Four areas were emphasized for the Commission’s study; accessibility, affordability, accountability, and quality. Several members of the Commission praised those choices. So, let’s historicize them. The Morrell Act, the GI Bill, and the Higher Education Act all addressed the issues of accessibility and affordability. The first by creating the system of land-grant institutions and the second and third by giving aid to students. The NDEA impacted quality by developing the research and development infrastructure. None of the previous major federal acts has addressed accountability.

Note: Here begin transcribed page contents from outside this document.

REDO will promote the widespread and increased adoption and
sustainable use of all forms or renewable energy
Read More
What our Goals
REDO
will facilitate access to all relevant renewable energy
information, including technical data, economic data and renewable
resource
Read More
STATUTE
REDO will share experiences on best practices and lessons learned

Charles Miller, the chair of the Commission, said in his initial appointment that his middle name is “accountability.” Are we seeing a pattern here? If so, we need to question accountable for what and to whom. That will be decided by the Commissioners. Microsoft, IBM, and Boeing are at the table. Non-traditional higher education in the form of Kaplan and Western Governor’s University are present. Traditional institutional types are represented, often through emeritus presidents, with one current president of a community college. Disciplinary backgrounds in engineering, economics, and humanities are here. Voices promoting access for all students are part of the Commission. Ex-officio members come from Department of Energy, Department of Labor, Department of Defense, Department of Commerce, and Department of Education.

Who isn’t here? Arts, social sciences, NEH or NEA, literacy, faculty—particularly in light of the shift from full-time tenured to large numbers of contingent faculty.

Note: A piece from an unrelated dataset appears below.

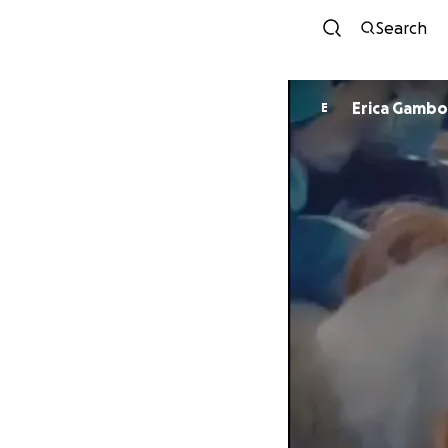
Search
Erica Gamb
E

Accountable for what and to whom? Is this addressing a short-term high tech and aerospace need? Or is it going to address the major shifts occurring in higher education. What, after all, is the purpose of higher education for this country.

A message I got from this first meeting is that this is the moment in time when we must revitalize United States Higher Education. I repeat, for what end and to whose benefit? Follow the Commission’s work on their Web site

Wednesday, September 21, 2005

The Future of Higher Education

That was the headline for the lead story in Inside Education yesterday. Many of us have been nervously waiting for the intensity of attention focused on K-12 to turn to higher ed. The other shoe has fallen. The story, carried in both the Chronicle of Higher Education and Inside Education is about the new commission that Secretary of Education Margaret Spellings has just announced.

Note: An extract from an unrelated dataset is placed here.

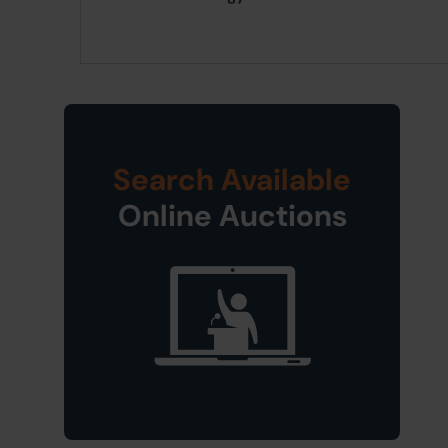
Search Available
Online Auctions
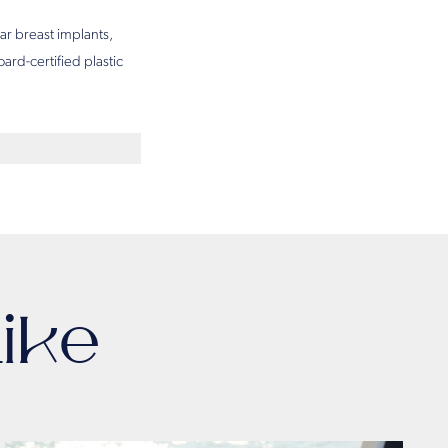
ar breast implants,
ard-certified plastic
ike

Ms. Spellings made the announcement at a speech at the University of North Carolina in Charlotte on Monday. Calling the commission “A National Dialogue: The Secretary of Education’s Commission on the Future of Higher Education,” the purpose is to ”develop a comprehensive national strategy for postsecondary education.” The commission will specifically focus on rising enrollments, declining affordability, and colleges’ role in America’s global competitiveness.

The Commission will hold its first meeting in Washington, DC in October followed by four others around the country.

So, is this good news or bad news? It is good news in that we will get some information about the relationship between rising costs and rising enrollments. We might also find out something more about our global competitiveness. But a question that niggles at me is whether or not we will get substantive information about the shifting infrastructure of higher education. Will we really tackle such issues as the changing financial structure, the shifting roles for faculty, the revitalization of undergraduate learning—all issues that we have talked about as serious problems for higher education? Or will the commission only superficially look at higher education? Dodge the bullet, so to speak. And, perhaps more important, which is better?